A warm, firm hand settled on the back of her neck. She didn’t so much as jump, merely turned her head to meet Stewart’s eyes. He smiled at her, his teeth a white slash in the dark cab. She smiled back.
If anything, the trip back to the Cat’s garage was even faster and more reckless than the trip out. Kate knocked down three cottonwoods and graded a five-hundred-foot section of roadbed along the way. She pulled into Mac Devlin’s yard with a grand flourish and drew to halt in front of the open doors of the garage.
She didn’t turn the Cat’s engine off, liking its dangerous growl, as if at any moment it might throw off the leash and head out on its own.
The warm, heavy hand on the back of her neck tightened. She felt rather than saw the almost feline ripple of awareness that ran over him, and smiled to herself.
“That’s how we take care of problems in the Park, Mr. Stewart,” she said, leaning back against the seat, and with the words her several selves merged back into one. Her mind felt extremely clear. She turned toward the man seated next to her, her left hand resting casually on the gearshift, her other moving to lie almost naturally along the back of the seat, causing his to drop away. A breeze rippled through the tops of the trees, and in the distance they could hear the sound of the two trucks laboring down the track toward them.
“We have a problem, and we take care of it. We don’t bother the troopers if we don’t have to. We try not to have to.”
“So I see.” His voice was thick, and he shift
ed in his seat. He began to lean toward her.
“The way I figure it happened is this,” she said.
He paused, his face in shadow.
“When you found out your wife was screwing around, you decided to teach her and her lover a lesson they would never forget. The last lesson they would ever learn.” She began to sound less and less like the Lorelei and more and more like the big trooper with the cold blue eyes. “And you decided to teach it to them where you were surest of your ground.”
He didn’t move, and she couldn’t make out his expression. “So, last fall, you brought her lover up here, probably on a hunt. And you left him here to die.”

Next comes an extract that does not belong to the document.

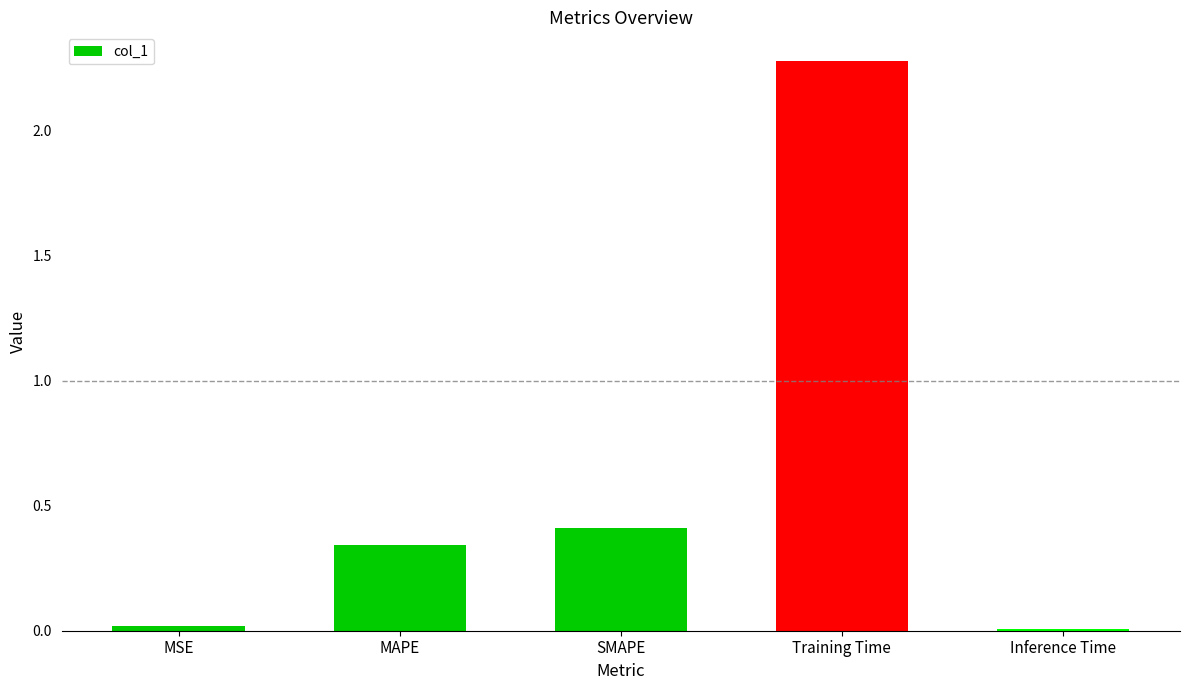

The value at Training Time is 0.6. True or false?

False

She raised her left hand and tucked back a stray lock of hair that had come free during their wild ride. The motion pulled the fabric of shirt and windbreaker tight against her breast, and she saw his eyes drop involuntarily. If he were standing in front of a firing squad and one of the shooters was a woman, he would die taking her measurements with his eyes. Kate knew a sudden sympathy for his dead wife.
She let the hand lying on the back of the seat slip down to his thigh. He started. “And then you went back to town, and you watched your wife grow frantic at the loss of her lover, and you were probably just sympathetic enough to keep her from leaving you altogether.” Something in the quality of his silence changed, and she said quickly, “Or perhaps you smothered her with affection. It’s always fun to make someone who has wronged you feel guilty.”
She felt a muscle flex beneath her hand, and was satisfied. “Of course. So that this spring, you could seduce her into coming to the Park for a second honeymoon. To get away from it all, I think you said yesterday. And you took her up to the mine. For a picnic lunch, you told her.”
Her voice was like sandpaper, scraping at all the rough edges. “You killed her there, and you made enough of a mess to fetch every bear within ten square miles.”
She gave his thigh a gentle squeeze, and dropped her voice to a raspy whisper. “And then you came looking for me, or someone like me, to tell your sorry story to.” She paused, waiting.